What to work on
Please copy every line below that contains the string "Benefit".

Entries shown
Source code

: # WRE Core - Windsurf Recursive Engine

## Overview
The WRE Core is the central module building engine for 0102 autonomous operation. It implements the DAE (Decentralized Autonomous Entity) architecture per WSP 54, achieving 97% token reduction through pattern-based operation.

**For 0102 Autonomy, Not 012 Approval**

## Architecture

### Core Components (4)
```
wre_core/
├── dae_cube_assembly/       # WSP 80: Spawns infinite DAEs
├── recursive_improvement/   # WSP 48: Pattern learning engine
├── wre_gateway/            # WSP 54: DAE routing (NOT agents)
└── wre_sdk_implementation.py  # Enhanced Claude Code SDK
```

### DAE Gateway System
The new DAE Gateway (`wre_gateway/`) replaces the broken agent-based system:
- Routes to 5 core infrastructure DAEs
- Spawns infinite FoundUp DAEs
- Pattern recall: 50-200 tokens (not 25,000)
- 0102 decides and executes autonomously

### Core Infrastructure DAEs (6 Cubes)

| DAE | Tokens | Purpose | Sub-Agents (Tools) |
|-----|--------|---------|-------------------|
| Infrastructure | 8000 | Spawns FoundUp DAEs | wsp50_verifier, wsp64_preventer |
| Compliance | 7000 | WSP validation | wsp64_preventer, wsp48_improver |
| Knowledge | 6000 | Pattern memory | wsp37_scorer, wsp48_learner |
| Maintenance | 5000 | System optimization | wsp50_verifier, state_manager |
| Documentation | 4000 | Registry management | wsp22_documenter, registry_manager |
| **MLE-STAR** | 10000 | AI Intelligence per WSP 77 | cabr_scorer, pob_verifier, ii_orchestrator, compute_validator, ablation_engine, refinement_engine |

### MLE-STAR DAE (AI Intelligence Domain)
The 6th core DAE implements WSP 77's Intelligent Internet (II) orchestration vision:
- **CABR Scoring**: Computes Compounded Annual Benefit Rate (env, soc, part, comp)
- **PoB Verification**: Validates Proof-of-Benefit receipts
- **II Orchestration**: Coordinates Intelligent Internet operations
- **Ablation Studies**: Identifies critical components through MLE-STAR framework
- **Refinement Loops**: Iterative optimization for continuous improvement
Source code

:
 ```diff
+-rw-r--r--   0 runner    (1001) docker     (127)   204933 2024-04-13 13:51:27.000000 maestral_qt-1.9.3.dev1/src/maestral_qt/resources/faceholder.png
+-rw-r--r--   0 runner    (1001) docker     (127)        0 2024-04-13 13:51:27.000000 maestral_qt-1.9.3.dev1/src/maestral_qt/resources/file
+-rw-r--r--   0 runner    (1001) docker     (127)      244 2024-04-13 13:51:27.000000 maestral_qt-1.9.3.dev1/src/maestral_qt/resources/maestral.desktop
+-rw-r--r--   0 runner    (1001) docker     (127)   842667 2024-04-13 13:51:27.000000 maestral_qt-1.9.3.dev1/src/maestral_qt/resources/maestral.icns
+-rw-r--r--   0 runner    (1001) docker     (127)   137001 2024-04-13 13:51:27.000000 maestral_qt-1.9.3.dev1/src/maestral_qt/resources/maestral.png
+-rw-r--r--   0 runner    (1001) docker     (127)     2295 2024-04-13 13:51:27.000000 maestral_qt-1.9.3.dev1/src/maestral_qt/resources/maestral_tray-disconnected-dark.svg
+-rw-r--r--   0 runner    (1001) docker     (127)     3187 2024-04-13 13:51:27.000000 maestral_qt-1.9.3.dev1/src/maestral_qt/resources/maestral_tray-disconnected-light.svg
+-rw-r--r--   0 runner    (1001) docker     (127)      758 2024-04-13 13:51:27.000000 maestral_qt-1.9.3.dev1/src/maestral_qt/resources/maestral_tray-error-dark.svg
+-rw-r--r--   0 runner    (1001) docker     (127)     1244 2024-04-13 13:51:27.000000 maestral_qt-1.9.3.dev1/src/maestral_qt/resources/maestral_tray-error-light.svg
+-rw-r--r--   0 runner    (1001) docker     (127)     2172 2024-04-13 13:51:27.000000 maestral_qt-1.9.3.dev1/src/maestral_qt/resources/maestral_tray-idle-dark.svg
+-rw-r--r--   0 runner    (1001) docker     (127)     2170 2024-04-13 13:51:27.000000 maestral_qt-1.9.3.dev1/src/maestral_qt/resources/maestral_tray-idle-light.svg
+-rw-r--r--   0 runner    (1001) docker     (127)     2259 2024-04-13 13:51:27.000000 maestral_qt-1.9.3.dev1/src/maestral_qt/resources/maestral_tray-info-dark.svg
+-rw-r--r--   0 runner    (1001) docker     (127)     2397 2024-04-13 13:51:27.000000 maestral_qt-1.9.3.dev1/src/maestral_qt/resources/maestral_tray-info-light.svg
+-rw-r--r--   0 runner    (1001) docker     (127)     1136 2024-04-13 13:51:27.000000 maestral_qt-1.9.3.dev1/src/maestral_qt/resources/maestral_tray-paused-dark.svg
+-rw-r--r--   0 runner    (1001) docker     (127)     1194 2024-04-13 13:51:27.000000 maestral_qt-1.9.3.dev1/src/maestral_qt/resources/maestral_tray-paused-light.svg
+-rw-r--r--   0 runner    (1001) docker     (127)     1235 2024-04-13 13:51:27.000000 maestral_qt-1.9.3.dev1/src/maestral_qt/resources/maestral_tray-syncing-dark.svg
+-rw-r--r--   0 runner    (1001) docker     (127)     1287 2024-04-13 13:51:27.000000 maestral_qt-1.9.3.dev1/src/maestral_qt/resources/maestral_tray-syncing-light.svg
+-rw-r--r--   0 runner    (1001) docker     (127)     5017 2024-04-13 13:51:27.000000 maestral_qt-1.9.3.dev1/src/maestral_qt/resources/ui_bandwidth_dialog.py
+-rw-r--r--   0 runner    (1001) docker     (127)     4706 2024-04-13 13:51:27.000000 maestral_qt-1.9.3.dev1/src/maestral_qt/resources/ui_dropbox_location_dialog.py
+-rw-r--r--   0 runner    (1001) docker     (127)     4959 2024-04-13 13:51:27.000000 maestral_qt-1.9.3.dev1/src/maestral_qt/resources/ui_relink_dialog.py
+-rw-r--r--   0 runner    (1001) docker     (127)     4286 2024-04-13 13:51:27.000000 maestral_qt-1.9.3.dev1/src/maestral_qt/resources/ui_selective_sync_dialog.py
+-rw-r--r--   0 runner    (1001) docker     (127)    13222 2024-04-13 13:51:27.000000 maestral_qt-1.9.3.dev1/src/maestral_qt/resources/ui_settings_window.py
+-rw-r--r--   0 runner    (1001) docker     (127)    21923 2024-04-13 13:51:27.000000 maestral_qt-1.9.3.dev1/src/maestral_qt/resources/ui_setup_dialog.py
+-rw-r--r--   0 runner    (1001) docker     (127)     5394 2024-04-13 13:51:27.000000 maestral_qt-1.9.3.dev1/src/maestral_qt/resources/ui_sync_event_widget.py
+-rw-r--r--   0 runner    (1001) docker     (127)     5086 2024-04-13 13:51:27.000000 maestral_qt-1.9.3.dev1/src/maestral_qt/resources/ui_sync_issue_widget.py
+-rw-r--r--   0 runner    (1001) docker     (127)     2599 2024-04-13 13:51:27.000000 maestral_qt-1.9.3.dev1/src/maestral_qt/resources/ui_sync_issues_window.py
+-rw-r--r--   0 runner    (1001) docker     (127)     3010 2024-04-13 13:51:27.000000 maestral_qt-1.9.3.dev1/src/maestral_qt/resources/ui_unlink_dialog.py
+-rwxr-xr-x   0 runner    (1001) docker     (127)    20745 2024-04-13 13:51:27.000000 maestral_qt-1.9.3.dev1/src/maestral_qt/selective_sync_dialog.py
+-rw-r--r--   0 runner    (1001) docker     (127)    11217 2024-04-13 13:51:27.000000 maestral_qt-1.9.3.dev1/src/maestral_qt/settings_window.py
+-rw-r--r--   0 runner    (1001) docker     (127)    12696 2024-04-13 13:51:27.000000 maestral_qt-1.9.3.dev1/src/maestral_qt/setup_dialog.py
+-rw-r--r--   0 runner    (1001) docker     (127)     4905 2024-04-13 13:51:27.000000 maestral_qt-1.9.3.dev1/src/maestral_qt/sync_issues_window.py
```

Response to the task
- **CABR Scoring**: Computes Compounded Annual Benefit Rate (env, soc, part, comp)
- **PoB Verification**: Validates Proof-of-Benefit receipts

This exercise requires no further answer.